Genetic differences detected by comparative genomic hybridization in head and neck squamous cell carcinomas from different tumor sites:: Construction of oncogenetic trees for tumor progression

For a better understanding of genetic alterations in head and neck squamous cell carcinoma (HNSCC), we applied comparative genomic hybridization (CGH) in the analysis of 75 HNSCCs, comprised of 18 pharyngeal squamous cell carcinomas (PSCCs), 23 laryngeal squamous cell carcinomas (LSCCs), and 34 oral squamous cell carcinomas (OSCCs). The three subgroups of HNSCC showed significant differences in genetic alteration patterns. Overall, PSCC and LSCC had more copy number aberrations (CNAs) per tumor than did OSCC. Apparent differing patterns of high-level amplification were also observed. The smallest recurrent chromosomal regions of high-level amplification (greater than or equal to15% of cases) were 7q22, 8q24.1, and 11q12-13 in PSCC and 3q26.1-29 in OSCC. According to single frequency and combined frequencies of CNAs, we concluded that the most important chromosomal events for progression of head and neck cancer were +3q, +5p, +8q, and -3p for all subgroups of HNSCC; additionally, +7q, +17q, -9p, and -13q for PSCC; +7p, +9q, + 11q12-13, + 14q, and + 17q for LSCC; and +1p and +11q12-13 for OSCC. To identify further important genetic alterations and the relationships among the alterations, we constructed oncogenetic tree models for tumor progression of HNSCC from CGH data using branching and distance-based tree models.

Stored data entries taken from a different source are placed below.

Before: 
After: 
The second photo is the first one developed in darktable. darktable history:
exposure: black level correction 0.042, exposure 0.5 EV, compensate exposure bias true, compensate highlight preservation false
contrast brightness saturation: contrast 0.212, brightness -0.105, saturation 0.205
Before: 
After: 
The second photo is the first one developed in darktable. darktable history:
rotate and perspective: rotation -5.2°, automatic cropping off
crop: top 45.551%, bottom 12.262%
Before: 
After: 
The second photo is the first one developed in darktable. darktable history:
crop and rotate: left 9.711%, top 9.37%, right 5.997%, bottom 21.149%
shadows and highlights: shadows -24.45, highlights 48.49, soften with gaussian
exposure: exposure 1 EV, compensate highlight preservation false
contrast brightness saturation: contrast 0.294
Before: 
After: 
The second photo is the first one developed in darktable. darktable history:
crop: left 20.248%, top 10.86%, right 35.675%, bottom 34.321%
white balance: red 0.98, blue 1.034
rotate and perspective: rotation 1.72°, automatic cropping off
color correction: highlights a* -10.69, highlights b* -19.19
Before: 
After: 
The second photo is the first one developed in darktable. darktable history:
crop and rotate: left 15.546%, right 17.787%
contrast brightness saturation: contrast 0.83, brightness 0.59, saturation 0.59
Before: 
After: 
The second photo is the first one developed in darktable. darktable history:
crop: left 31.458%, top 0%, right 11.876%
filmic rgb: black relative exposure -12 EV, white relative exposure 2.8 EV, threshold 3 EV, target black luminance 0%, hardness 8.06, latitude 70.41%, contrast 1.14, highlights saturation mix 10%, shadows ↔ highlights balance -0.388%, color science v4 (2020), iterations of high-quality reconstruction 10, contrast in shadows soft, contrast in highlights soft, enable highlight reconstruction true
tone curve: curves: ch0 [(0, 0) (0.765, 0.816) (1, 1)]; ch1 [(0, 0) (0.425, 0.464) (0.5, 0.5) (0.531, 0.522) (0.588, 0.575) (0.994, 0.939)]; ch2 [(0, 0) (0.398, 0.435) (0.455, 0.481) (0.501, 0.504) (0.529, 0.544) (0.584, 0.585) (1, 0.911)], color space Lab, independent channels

The tree models predicted that: (1) +3q21-29 was the most important early chromosomal event, and -3p, which occurred after +3q21-29, was also an important chromosomal event for all subsites of HNSCC; (2) +8q is the second most important early chromosomal event; (3) there may be at least three subgroups of HNSCC: one characterized by -3p, -9p, +7p, and -13q; another by +5p, + 9qter, and +17p; and the other by + 8q and + 18p. These results suggest that different chromosomal aberrations may play a role in the initiation and/or progression of different subgroups of HNSCC. (C) 2002 Wiley-Liss, Inc.